EXTRACTED TEXT:
[Start of section]
Babies, books and voices: Storytelling and authority
Neil Béchervaise
Storytelling and Authority
The use of the storytelling narrator is frequently engaged to establish historical context in film-making. From the extremes of the 1919 Cabinet of Dr. Caligari through Conan the Barbarian to Woody Allen's Another Woman, viewers are kept consciously aware that they are involved in a story. As Bruner (1986) points out, narrative is one of the two ways we make sense of our world. The features of the story and their importance to us as viewers are nowhere more evident, however, than in a piece of story-telling from the 1971 Australian film, Walkabout. Coincidentally presenting an unlikely wealth of Australian animals during the trek, the sequence clearly illustrates both the complexity and the fundamental value of the story to children of all ages.
In the storytelling sequence of Walkabout, a young aboriginal boy who speaks no English is leading two English-speaking white children, whom he has found lost and close to death, through a lush tropical wilderness, presumably back to civilization.
The aborigine [about 15 years old] leads while the smaller boy [age 10] darts back and forth talking and the teenage sister [also about 15] follows. The white boy is telling a story and, both we as viewers and the older sister presume, the aborigine is listening uncomprehendingly.
[End of section]
TASK REQUIREMENTS: In the essay on storytelling and authority, why does the writer single out the storytelling sequence from Walkabout? Answer in one to three sentences.

DATA PROVIDED:
[Start of section]
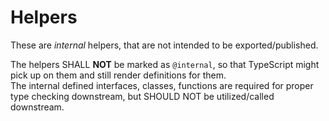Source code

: # Helpers

These are _internal_ helpers, that are not intended to be exported/published.

The helpers SHALL **NOT** be marked as `@internal`, so that TypeScript might pick up on them and still render definitions for them.  
The internal defined interfaces, classes, functions are required for proper type checking downstream, but SHOULD NOT be utilized/called downstream.
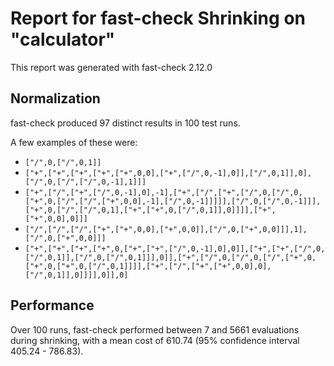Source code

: # Report for fast-check Shrinking on "calculator"

This report was generated with fast-check 2.12.0

## Normalization

fast-check produced 97 distinct results in 100 test runs.

A few examples of these were:

* ``["/",0,["/",0,1]]``
* ``["+",["+",["+",["+",["+",0,0],["+",["/",0,-1],0]],["/",0,1]],0],["/",0,["/",["/",0,-1],1]]]``
* ``["+",["/",["+",["/",0,-1],0],-1],["+",["/",["+",["/",0,["/",0,["+",0,["/",["/",["+",0,0],-1],["/",0,-1]]]]],["/",0,["/",0,-1]]],["+",0,["/",["/",0,1],["+",["+",0,["/",0,1]],0]]]],["+",["+",0,0],0]]]``
* ``["/",["/",["/",["+",["+",0,0],["+",0,0]],["/",0,["+",0,0]]],1],["/",0,["+",0,0]]]``
* ``["+",["+",["+",["+",0,["+",["+",["/",0,-1],0],0]],["+",["+",["/",0,["/",0,1]],["/",0,["/",0,1]]],0]],["+",["/",0,["/",0,["/",["+",0,["+",0,["+",0,["/",0,1]]]],["+",["/",["+",["+",0,0],0],["/",0,1]],0]]]],0]],0]``

## Performance

Over 100 runs, fast-check performed between 7 and 5661 evaluations during shrinking,
with a mean cost of 610.74 (95% confidence interval 405.24 - 786.83).
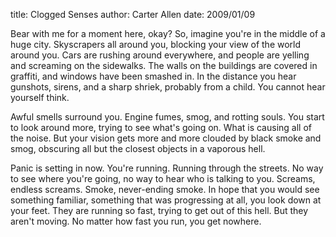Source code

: title: Clogged Senses
author: Carter Allen
date: 2009/01/09

Bear with me for a moment here, okay? So, imagine you're in the middle of a huge city. Skyscrapers all around you, blocking your view of the world around you. Cars are rushing around everywhere, and people are yelling and screaming on the sidewalks. The walls on the buildings are covered in graffiti, and windows have been smashed in. In the distance you hear gunshots, sirens, and a sharp shriek, probably from a child. You cannot hear yourself think.  

Awful smells surround you.  Engine fumes, smog, and rotting souls. You start to look around more, trying to see what's going on. What is causing all of the noise. But your vision gets more and more clouded by black smoke and smog, obscuring all but the closest objects in a vaporous hell.  

Panic is setting in now. You're running. Running through the streets. No way to see where you're going, no way to hear who is talking to you. Screams, endless screams. Smoke, never-ending smoke. In hope that you would see something familiar, something that was progressing at all, you look down at your feet. They are running so fast, trying to get out of this hell. But they aren't moving. No matter how fast you run, you get nowhere.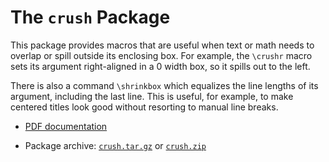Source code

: # The `crush` Package

This package provides macros that are useful when text or math needs to
overlap or spill outside its enclosing box. For example, the `\crushr`
macro sets its argument right-aligned in a 0 width box, so it spills out
to the left.

There is also a command `\shrinkbox` which equalizes the line lengths of
its argument, including the last line. This is useful, for example, to
make centered titles look good without resorting to manual line breaks.

  - [PDF documentation](crush.pdf)

  - Package archive: [`crush.tar.gz`](crush.tar.gz) or
    [`crush.zip`](crush.zip)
[End of section]
ANSWER: The writer says that the features of a story and their importance to viewers are nowhere more evident than in this sequence. It clearly illustrates both the complexity and the fundamental value of the story to children of all ages.